- _REQUIREMENT_
Copy exactly the lines that run from the top of the listing to the line containing "overall credit standing", both ends included, and omit the pictures.
RECORDS TO PROCESS: Begin
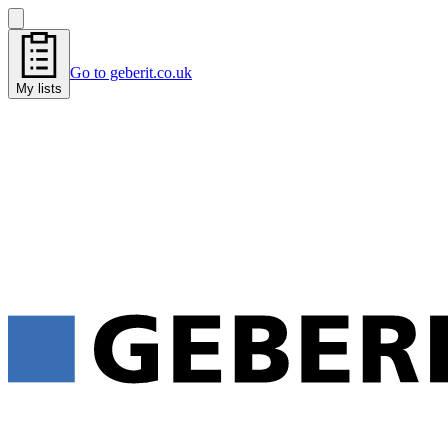
Go to geberit.co.uk
My lists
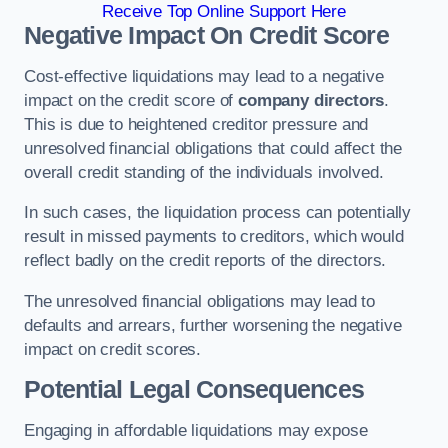
Receive Top Online Support Here
Negative Impact On Credit Score
Cost-effective liquidations may lead to a negative
impact on the credit score of
company directors
.
This is due to heightened creditor pressure and
unresolved financial obligations that could affect the
overall credit standing of the individuals involved.
In such cases, the liquidation process can potentially
result in missed payments to creditors, which would
reflect badly on the credit reports of the directors.
The unresolved financial obligations may lead to
defaults and arrears, further worsening the negative
impact on credit scores.
Potential Legal Consequences
Engaging in affordable liquidations may expose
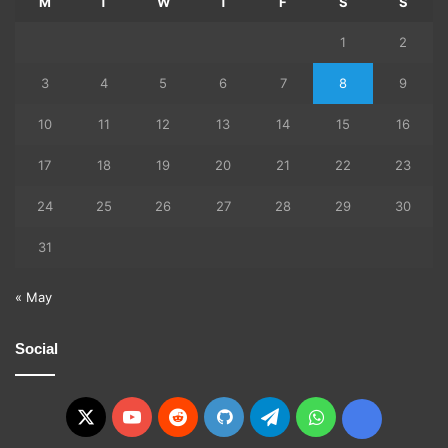
M
T
W
T
F
S
S
1
2
3
4
5
6
7
8
9
10
11
12
13
14
15
16
17
18
19
20
21
22
23
24
25
26
27
28
29
30
31
« May
Social
X
YouTube
Reddit
GitHub
Telegram
WhatsApp
Ko-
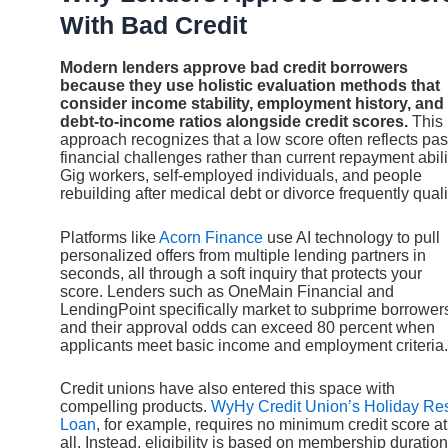
With Bad Credit
Modern lenders approve bad credit borrowers
because they use holistic evaluation methods that
consider income stability, employment history, and
debt-to-income ratios alongside credit scores.
This
approach recognizes that a low score often reflects pas
financial challenges rather than current repayment abili
Gig workers, self-employed individuals, and people
rebuilding after medical debt or divorce frequently quali
Platforms like
Acorn Finance
use AI technology to pull
personalized offers from multiple lending partners in
seconds, all through a soft inquiry that protects your
score. Lenders such as OneMain Financial and
LendingPoint specifically market to subprime borrower
and their approval odds can exceed 80 percent when
applicants meet basic income and employment criteria.
Credit unions have also entered this space with
compelling products.
WyHy Credit Union’s Holiday Re
Loan
, for example, requires no minimum credit score at
all. Instead, eligibility is based on membership duration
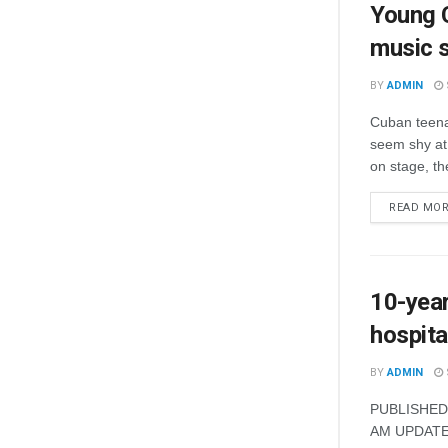
Young C
music 
BY
ADMIN
Cuban teena
seem shy at 
on stage, th
READ MO
10-year
hospita
BY
ADMIN
PUBLISHED 
AM UPDATED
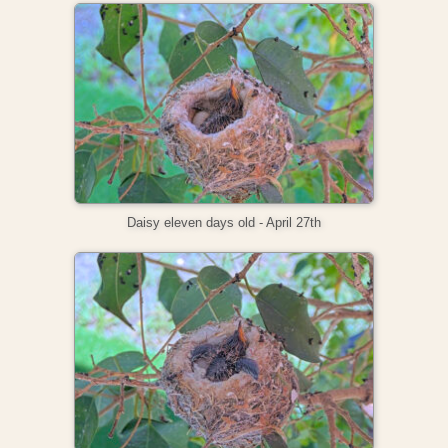
Daisy eleven days old - April 27th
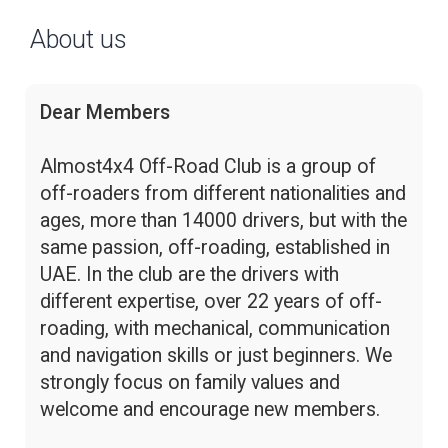
About us
Dear Members
Almost4x4 Off-Road Club is a group of
off-roaders from different nationalities and
ages, more than 14000 drivers, but with the
same passion, off-roading, established in
UAE. In the club are the drivers with
different expertise, over 22 years of off-
roading, with mechanical, communication
and navigation skills or just beginners. We
strongly focus on family values and
welcome and encourage new members.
RECORDS TO PROCESS: End
- _WRITTEN ANSWER_
Go to geberit.co.uk
My lists
Receive Top Online Support Here
Negative Impact On Credit Score
Cost-effective liquidations may lead to a negative
impact on the credit score of
company directors
.
This is due to heightened creditor pressure and
unresolved financial obligations that could affect the
overall credit standing of the individuals involved.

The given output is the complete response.